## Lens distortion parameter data

------------------------

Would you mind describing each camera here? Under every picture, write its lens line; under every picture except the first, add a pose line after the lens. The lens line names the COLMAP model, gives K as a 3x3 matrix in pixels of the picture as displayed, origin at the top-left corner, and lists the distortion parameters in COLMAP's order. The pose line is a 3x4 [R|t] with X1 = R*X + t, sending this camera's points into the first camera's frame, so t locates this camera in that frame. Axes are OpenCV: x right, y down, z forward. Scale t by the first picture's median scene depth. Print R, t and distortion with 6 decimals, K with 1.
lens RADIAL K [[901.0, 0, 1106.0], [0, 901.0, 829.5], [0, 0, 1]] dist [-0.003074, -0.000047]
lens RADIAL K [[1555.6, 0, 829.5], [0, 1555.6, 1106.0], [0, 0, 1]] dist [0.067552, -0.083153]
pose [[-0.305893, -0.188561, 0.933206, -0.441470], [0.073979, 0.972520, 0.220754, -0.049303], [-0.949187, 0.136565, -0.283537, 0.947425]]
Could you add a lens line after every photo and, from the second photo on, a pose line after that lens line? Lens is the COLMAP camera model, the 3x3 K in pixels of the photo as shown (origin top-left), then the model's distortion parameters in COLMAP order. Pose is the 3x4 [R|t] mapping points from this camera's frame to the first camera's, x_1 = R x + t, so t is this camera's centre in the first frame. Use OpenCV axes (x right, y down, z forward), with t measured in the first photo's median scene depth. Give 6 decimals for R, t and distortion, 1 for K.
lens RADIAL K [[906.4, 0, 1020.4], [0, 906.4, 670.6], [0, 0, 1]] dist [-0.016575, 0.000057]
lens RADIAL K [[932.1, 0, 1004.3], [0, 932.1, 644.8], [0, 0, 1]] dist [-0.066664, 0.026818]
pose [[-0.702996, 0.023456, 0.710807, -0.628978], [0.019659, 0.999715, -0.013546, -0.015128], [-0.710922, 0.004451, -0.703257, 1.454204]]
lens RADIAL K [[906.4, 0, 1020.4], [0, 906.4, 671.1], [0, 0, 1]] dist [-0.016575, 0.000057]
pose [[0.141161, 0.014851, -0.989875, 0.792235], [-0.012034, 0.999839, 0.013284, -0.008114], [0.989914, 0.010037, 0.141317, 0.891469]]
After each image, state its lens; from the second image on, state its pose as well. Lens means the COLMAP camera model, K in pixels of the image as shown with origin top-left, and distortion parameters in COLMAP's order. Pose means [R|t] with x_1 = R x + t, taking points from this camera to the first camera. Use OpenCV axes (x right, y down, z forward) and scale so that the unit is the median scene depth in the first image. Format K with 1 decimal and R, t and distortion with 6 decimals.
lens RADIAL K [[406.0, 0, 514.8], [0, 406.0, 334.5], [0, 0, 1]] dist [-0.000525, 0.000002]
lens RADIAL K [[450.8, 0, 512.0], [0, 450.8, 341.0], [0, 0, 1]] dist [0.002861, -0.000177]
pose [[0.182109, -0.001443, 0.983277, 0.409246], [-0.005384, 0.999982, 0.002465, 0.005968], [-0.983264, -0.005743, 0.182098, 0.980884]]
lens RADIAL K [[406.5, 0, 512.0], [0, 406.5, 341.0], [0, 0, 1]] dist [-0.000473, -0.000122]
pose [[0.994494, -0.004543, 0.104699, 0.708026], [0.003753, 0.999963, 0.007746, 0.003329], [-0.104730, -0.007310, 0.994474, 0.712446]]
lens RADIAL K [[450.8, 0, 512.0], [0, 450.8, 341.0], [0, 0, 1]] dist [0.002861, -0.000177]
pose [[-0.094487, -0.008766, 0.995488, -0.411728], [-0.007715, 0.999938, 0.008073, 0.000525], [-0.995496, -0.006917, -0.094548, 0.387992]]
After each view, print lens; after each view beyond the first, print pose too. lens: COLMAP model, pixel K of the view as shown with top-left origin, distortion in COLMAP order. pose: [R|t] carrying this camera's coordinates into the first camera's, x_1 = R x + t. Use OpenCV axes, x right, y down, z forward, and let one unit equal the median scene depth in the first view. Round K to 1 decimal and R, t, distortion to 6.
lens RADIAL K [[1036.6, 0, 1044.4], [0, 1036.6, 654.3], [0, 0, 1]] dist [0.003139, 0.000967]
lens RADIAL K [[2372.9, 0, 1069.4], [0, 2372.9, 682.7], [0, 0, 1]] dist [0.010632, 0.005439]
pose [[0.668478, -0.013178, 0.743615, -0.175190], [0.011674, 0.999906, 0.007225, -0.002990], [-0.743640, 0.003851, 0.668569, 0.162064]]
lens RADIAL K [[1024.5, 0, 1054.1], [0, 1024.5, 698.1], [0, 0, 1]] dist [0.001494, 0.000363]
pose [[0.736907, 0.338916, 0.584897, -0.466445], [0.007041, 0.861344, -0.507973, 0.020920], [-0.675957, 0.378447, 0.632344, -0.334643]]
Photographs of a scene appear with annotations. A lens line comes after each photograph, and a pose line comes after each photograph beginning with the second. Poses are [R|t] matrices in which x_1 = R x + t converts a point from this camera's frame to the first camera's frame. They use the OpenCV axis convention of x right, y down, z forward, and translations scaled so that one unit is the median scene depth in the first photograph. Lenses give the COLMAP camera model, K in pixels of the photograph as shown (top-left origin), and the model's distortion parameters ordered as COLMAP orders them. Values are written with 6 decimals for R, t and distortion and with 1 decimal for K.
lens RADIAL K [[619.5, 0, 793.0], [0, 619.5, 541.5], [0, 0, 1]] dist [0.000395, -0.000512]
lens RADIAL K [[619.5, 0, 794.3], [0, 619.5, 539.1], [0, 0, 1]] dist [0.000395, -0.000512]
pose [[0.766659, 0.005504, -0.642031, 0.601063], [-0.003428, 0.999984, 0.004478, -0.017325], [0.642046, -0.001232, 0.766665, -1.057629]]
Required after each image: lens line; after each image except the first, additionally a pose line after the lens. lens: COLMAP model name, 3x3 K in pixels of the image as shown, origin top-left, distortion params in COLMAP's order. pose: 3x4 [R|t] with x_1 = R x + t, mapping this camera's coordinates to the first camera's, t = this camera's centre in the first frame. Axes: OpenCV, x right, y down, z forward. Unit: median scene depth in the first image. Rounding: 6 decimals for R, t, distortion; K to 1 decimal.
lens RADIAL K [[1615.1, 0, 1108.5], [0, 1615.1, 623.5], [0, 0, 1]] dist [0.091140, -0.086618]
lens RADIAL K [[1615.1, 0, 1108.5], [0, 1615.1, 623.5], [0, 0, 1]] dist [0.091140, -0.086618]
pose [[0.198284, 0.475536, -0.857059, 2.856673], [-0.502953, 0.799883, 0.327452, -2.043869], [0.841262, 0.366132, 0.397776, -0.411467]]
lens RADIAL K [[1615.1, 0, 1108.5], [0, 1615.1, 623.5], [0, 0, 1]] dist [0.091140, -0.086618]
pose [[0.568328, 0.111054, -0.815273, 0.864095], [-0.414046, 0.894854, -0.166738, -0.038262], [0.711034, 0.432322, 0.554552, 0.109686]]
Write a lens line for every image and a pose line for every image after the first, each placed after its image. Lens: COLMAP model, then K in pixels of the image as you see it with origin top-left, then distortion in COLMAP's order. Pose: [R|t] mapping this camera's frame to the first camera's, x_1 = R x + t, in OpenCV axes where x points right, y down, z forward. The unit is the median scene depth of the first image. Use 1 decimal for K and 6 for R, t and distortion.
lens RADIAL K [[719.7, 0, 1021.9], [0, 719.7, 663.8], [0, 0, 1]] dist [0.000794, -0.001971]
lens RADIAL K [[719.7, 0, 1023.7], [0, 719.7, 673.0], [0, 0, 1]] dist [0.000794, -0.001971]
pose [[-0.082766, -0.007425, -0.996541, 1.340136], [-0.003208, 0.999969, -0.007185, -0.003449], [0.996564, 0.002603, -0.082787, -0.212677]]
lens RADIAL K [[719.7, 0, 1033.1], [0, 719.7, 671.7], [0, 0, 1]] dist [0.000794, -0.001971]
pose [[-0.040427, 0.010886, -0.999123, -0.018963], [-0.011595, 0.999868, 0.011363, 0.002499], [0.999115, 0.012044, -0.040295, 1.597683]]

------------------------

Reproduce the entries above verbatim, everything from the line containing "Could you add" down to the line containing "0.010037, 0.141317, 0.891469]]", with both of those lines included.

## Solution for this exercise
Could you add a lens line after every photo and, from the second photo on, a pose line after that lens line? Lens is the COLMAP camera model, the 3x3 K in pixels of the photo as shown (origin top-left), then the model's distortion parameters in COLMAP order. Pose is the 3x4 [R|t] mapping points from this camera's frame to the first camera's, x_1 = R x + t, so t is this camera's centre in the first frame. Use OpenCV axes (x right, y down, z forward), with t measured in the first photo's median scene depth. Give 6 decimals for R, t and distortion, 1 for K.
lens RADIAL K [[906.4, 0, 1020.4], [0, 906.4, 670.6], [0, 0, 1]] dist [-0.016575, 0.000057]
lens RADIAL K [[932.1, 0, 1004.3], [0, 932.1, 644.8], [0, 0, 1]] dist [-0.066664, 0.026818]
pose [[-0.702996, 0.023456, 0.710807, -0.628978], [0.019659, 0.999715, -0.013546, -0.015128], [-0.710922, 0.004451, -0.703257, 1.454204]]
lens RADIAL K [[906.4, 0, 1020.4], [0, 906.4, 671.1], [0, 0, 1]] dist [-0.016575, 0.000057]
pose [[0.141161, 0.014851, -0.989875, 0.792235], [-0.012034, 0.999839, 0.013284, -0.008114], [0.989914, 0.010037, 0.141317, 0.891469]]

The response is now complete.